The process will hangup on the blastx command and will never end/exit.

The output directories contain:

$ ls 03_data/
evidence.fasta  indexed_genome  SRR001665_contigs_greater200.fasta
$
$ ls 04_annotation/
evidence.hits       genbank_info                       SRR001665_contigs_greater200.gawn_annotated.gff3  SRR001665_contigs_greater200.gtf
evidence.swissprot  SRR001665_contigs_greater200.cdna  SRR001665_contigs_greater200.gff3                 SRR001665_contigs_greater200.predicted.gff3
$
$ ls 05_results/
evidence_annotation_table.tsv  SRR001665_contigs_greater200_annotation_table.tsv  SRR001665_contigs_greater200.gawn_annotated.gff3
enormandeau commented 7 years ago

Please see: https://github.com/enormandeau/gawn/issues/5

GAWN is presently broken for some newer versions of the dependencies. I need to fix this and update the dependency requirements.

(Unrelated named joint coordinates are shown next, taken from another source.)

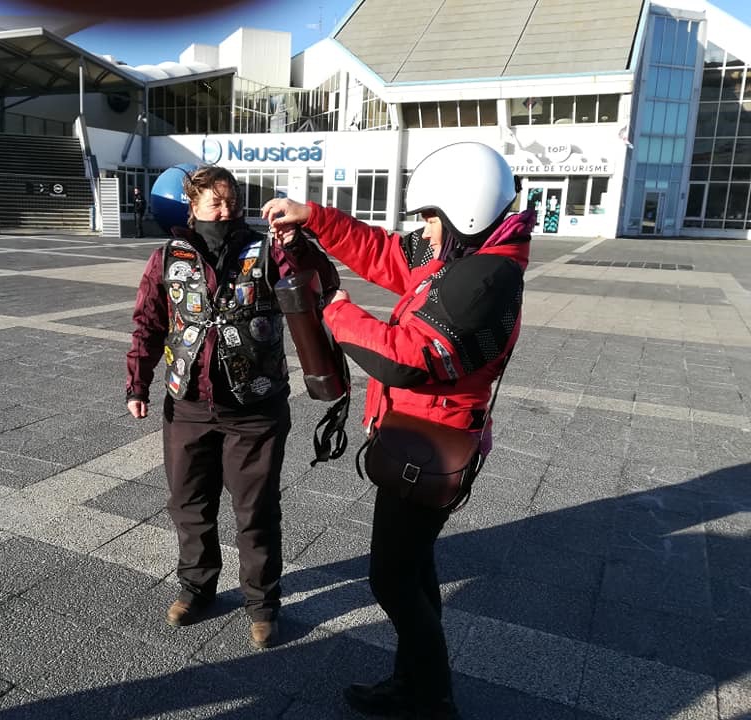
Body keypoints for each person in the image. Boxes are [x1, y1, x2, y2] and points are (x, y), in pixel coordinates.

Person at [261, 142, 535, 719]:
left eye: (431, 219)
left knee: (391, 579)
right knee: (416, 571)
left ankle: (432, 699)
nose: (425, 231)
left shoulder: (485, 278)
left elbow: (406, 359)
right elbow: (385, 253)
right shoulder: (465, 248)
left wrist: (335, 308)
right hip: (415, 434)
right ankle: (414, 682)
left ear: (467, 209)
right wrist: (315, 217)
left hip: (430, 447)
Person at [126, 165, 339, 649]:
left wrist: (298, 244)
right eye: (214, 203)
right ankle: (196, 589)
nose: (225, 211)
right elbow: (148, 323)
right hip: (188, 404)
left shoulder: (267, 248)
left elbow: (320, 282)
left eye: (231, 201)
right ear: (193, 206)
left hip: (255, 407)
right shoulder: (168, 256)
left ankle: (262, 604)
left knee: (256, 510)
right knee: (188, 505)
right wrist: (136, 383)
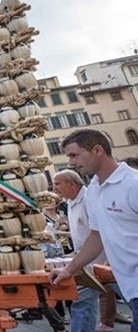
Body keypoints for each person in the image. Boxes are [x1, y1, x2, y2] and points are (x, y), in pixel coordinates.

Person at [49, 129, 138, 332]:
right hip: (129, 286)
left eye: (74, 155)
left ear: (97, 150)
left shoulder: (133, 184)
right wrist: (68, 269)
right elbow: (95, 237)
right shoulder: (95, 189)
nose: (71, 162)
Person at [53, 169, 105, 332]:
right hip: (87, 261)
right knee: (84, 303)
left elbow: (98, 233)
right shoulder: (70, 201)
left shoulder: (89, 200)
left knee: (82, 303)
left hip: (96, 261)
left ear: (72, 184)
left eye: (57, 184)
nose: (54, 188)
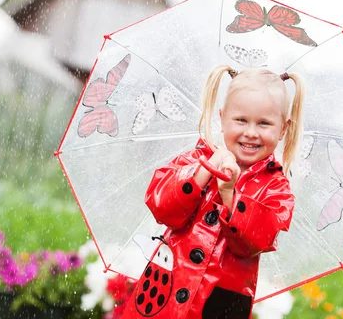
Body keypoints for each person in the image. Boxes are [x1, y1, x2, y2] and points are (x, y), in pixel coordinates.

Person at [121, 65, 305, 319]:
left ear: (283, 129)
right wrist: (202, 172)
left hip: (217, 305)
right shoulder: (198, 159)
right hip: (165, 294)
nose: (251, 132)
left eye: (264, 123)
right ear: (222, 117)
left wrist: (230, 195)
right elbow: (161, 205)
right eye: (240, 120)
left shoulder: (275, 187)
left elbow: (254, 241)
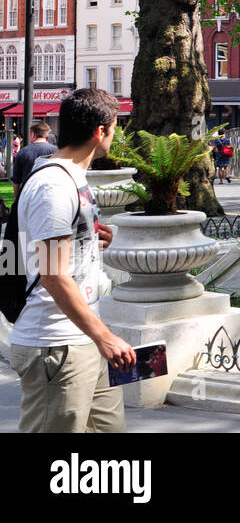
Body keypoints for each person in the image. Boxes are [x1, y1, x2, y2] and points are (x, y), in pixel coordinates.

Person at [8, 88, 133, 433]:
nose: (115, 134)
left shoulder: (73, 178)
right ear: (100, 131)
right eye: (115, 127)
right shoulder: (53, 186)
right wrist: (105, 337)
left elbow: (54, 252)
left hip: (83, 338)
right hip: (55, 345)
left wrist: (91, 240)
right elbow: (52, 274)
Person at [11, 122, 57, 208]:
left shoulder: (23, 152)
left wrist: (16, 199)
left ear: (32, 134)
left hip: (28, 196)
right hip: (51, 196)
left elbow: (16, 181)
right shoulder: (56, 151)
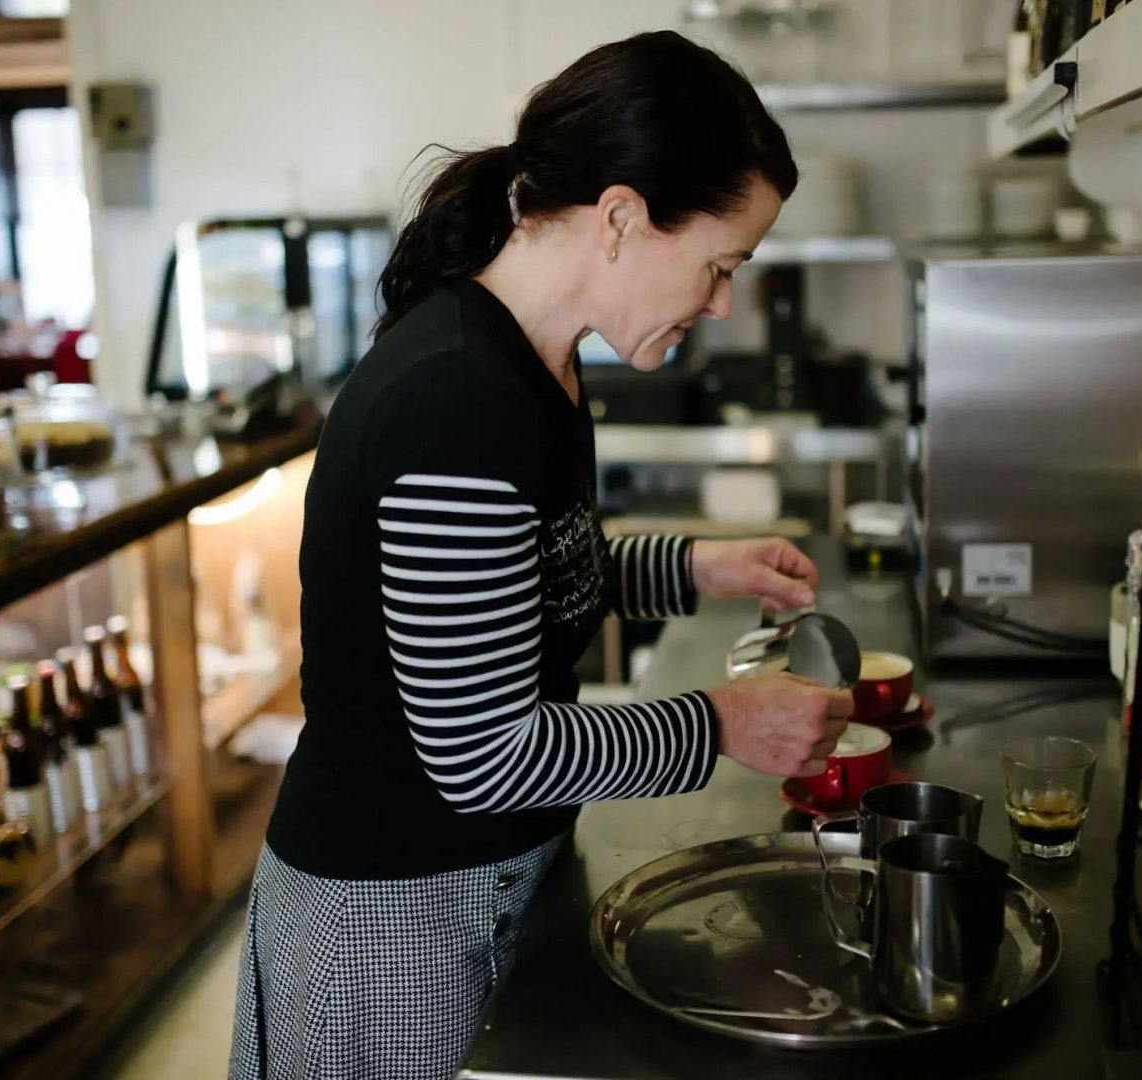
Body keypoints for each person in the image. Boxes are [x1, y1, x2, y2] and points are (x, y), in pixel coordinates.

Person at [231, 30, 854, 1080]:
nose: (721, 304)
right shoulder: (456, 401)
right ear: (620, 218)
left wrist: (699, 565)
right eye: (719, 265)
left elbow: (526, 575)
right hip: (392, 921)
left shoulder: (540, 362)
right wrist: (719, 726)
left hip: (479, 883)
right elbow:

chamalis commented 7 years ago

I updated my initial comment, since most of the stdout errors were an outcome of blast db misconfiguration. I will keep an eye for the updates. Thanks :)

enormandeau commented 6 years ago

Should be fixed in v0.3 where I no longer look for UTR regions.

If you try v0.3, please report your success.